EXCERPTED DATA
________
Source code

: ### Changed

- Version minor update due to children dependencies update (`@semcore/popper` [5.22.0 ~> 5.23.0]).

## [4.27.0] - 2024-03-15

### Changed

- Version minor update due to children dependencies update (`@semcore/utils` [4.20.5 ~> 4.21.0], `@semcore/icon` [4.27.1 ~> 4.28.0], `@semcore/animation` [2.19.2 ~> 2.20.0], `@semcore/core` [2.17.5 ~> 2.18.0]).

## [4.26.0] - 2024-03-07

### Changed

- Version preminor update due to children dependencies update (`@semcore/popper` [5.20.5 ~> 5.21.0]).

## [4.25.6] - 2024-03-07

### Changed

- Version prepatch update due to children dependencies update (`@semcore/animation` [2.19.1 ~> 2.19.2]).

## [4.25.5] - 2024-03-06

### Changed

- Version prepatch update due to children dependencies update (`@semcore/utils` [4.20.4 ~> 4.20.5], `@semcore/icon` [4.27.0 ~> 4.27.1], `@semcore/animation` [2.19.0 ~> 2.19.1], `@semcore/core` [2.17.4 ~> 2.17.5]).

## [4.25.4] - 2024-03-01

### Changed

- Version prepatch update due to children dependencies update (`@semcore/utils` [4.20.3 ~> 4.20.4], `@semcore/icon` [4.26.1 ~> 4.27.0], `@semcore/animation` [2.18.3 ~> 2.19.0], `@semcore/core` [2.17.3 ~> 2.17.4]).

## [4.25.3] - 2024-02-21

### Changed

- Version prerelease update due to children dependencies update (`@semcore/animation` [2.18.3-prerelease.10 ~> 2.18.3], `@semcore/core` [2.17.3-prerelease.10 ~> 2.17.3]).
________
YOUR ASSIGNMENT
All that is needed is the number of lines above in which the string "popper" appears.

ANSWER AREA
2